Visually, Todd Field’s film is a lot less cinematically innovative than its trailer makes it out to be, but through subtle thrills and eerie disposition it manages to hold attention through its tepid 158-minute duration. The orchestral scenes read like choreography, becoming more unhinged as the movie progresses towards its slapstick ending.

Cate Blanchett’s performance as titular character Lydia Tár is a convincing one. She easily transforms a character that doesn’t exist beyond ink and paper into something remarkably real; a woman seeking perfection in a medium where perfection doesn’t exist, where rules are described as arbitrary yet failure to comply means disaster.

Tár explores composition less than it does the composer. Womanhood, ego, passion and greed comprise the bulk of themes in this movie, yet they never seem to steer it towards anything more meaningful than a posthumous Twitter thread dissertation on cancel culture. There’s a lack of emotional cohesion only spared by the excellence of the acting.
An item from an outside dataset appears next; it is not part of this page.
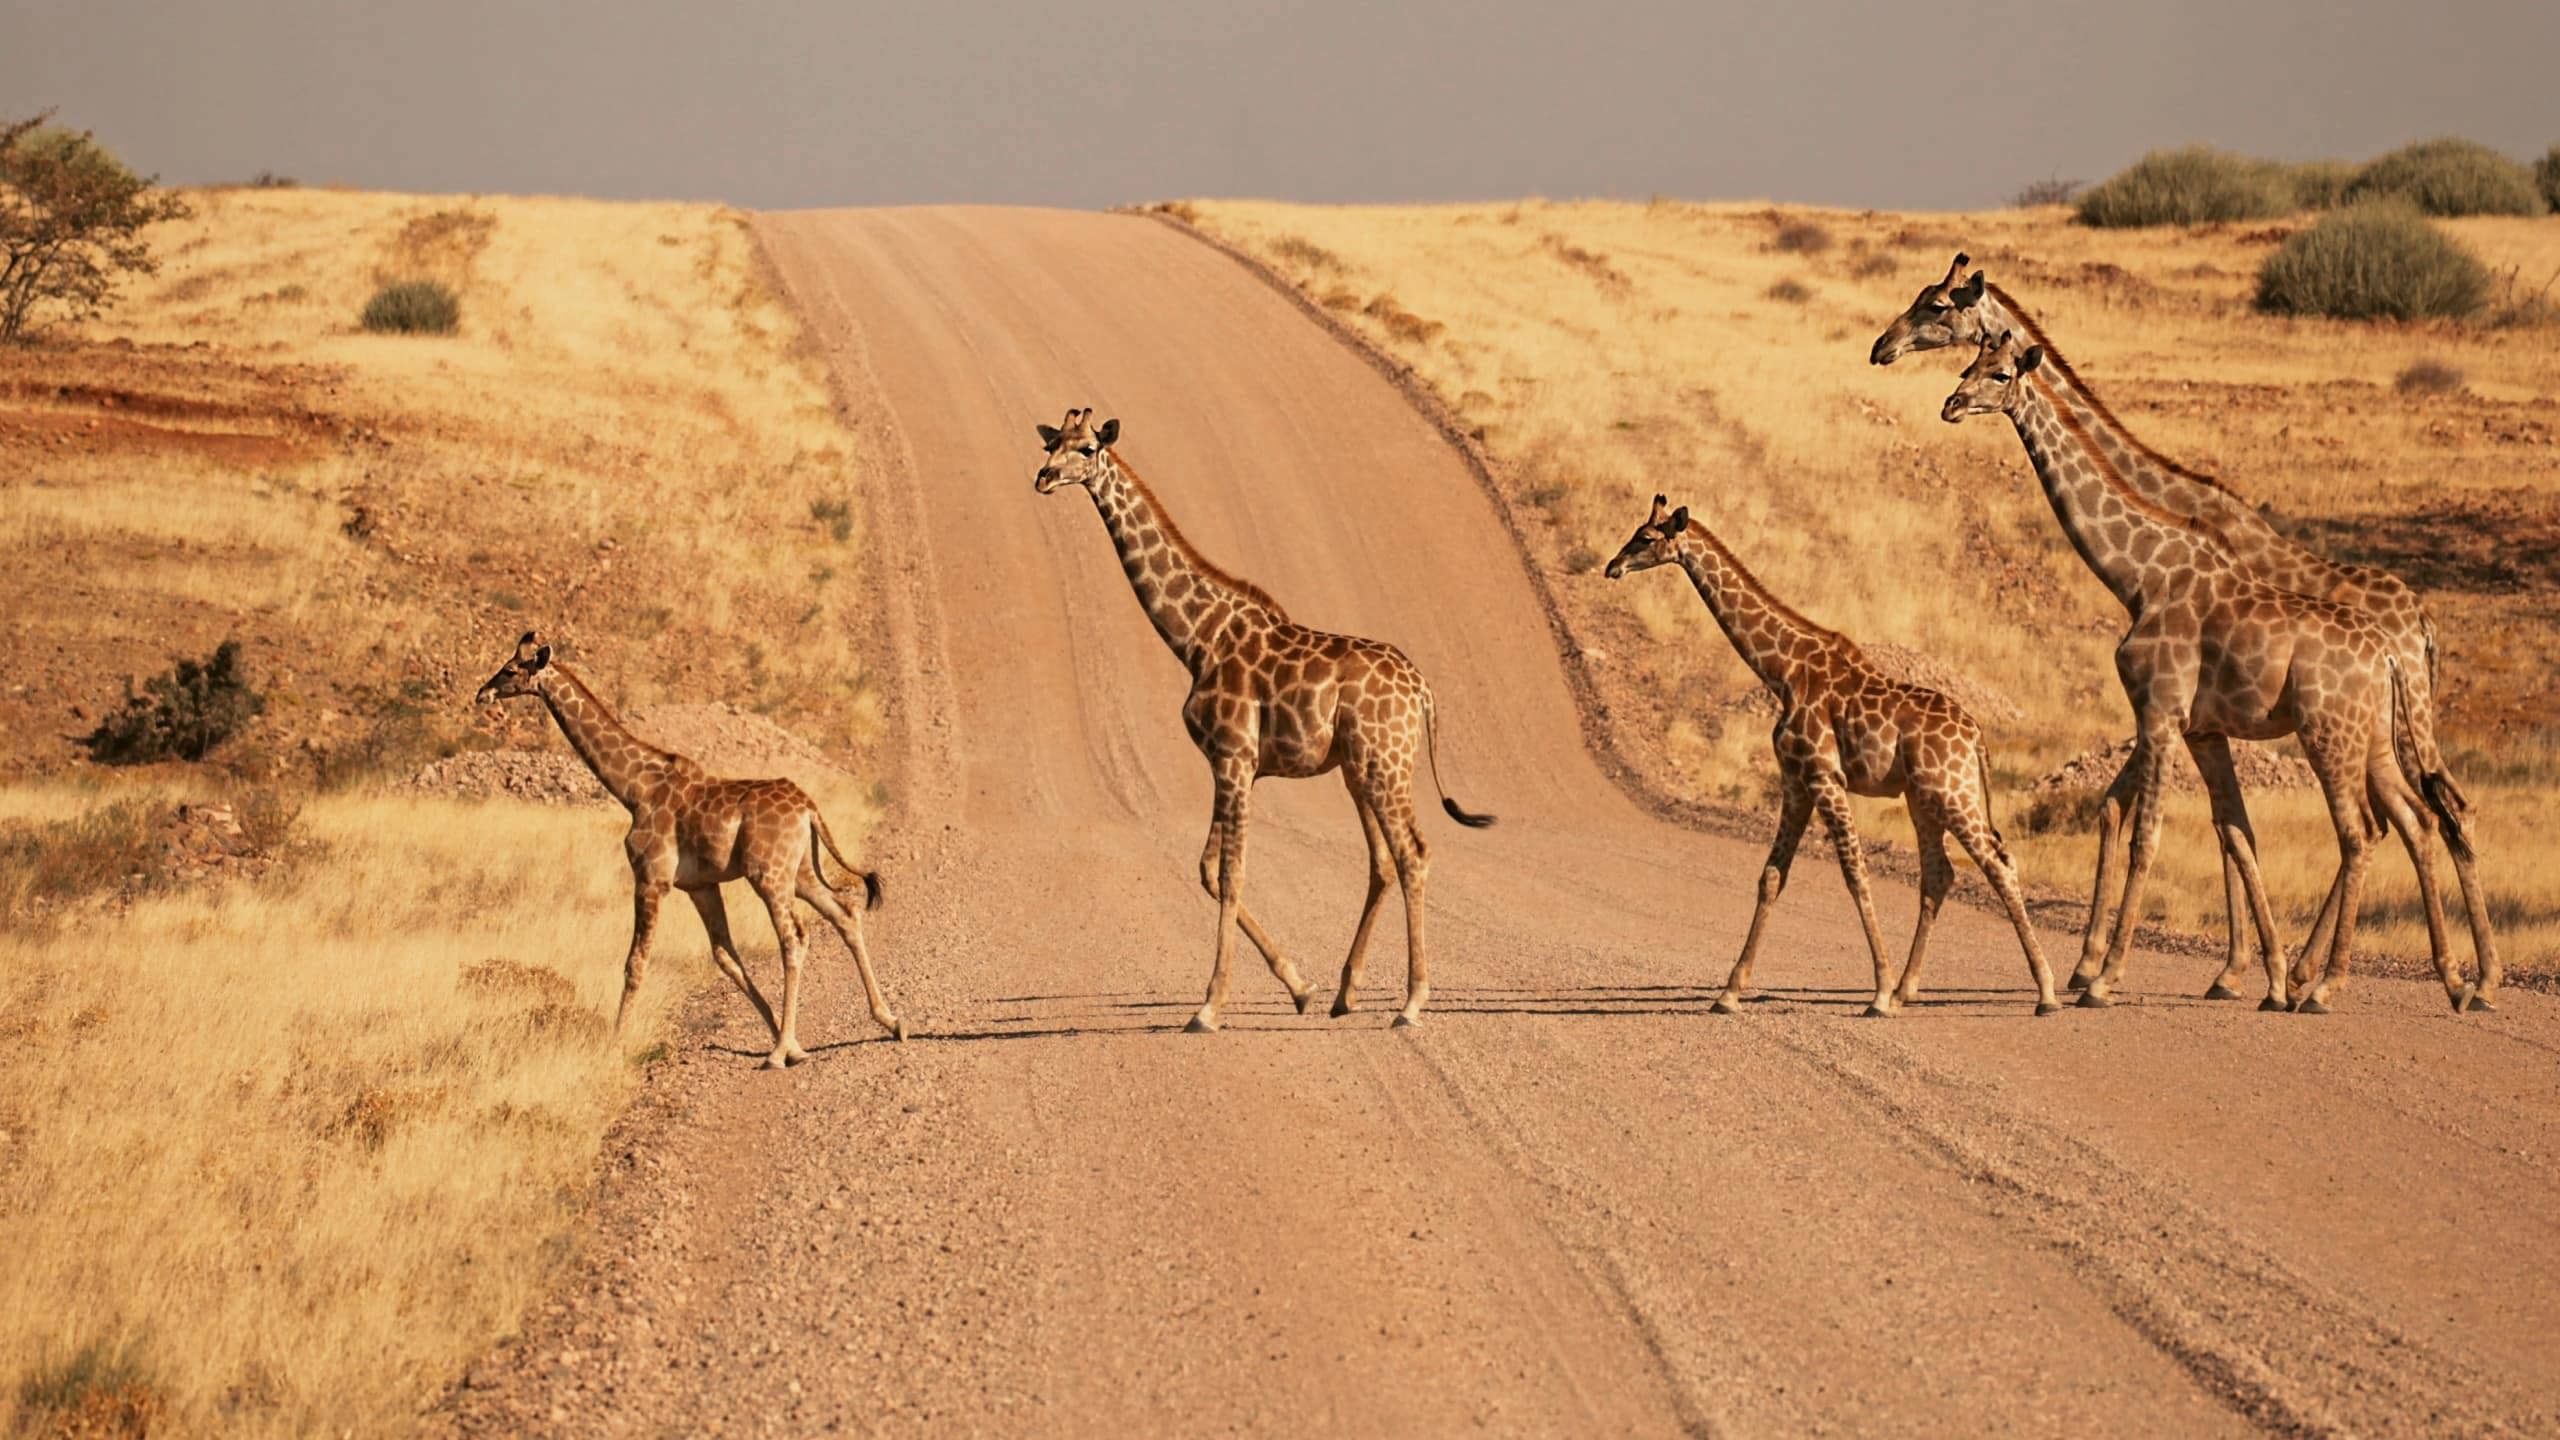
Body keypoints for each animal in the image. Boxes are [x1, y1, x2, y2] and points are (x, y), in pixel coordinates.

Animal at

In one scene, Tár provokes a student by effectively saying that if Bach’s talent can be reduced to his (white, cisgender) identity then so can anybody else’s, regardless of their political alignment. While a valid point, it seems less of a plea for sincerity and more a fear of the consequences preceding one’s own actions.

It’s particularly hypocritical coming from Tár, who we see constantly singled out for her gender in male-dominated institutions, and who in turn calls out male composers for the very actions she warned her students to overlook. The throes of womanhood are inescapable from misogyny, as is the separation of art from the artist. Ironically, it’s her actions, not her skills, that lead to her ultimate demise.

As such, Tár concludes on the wiles of thematic incoherence. If it has a point, it’s lost somewhere in the delusion of its flawed protagonist.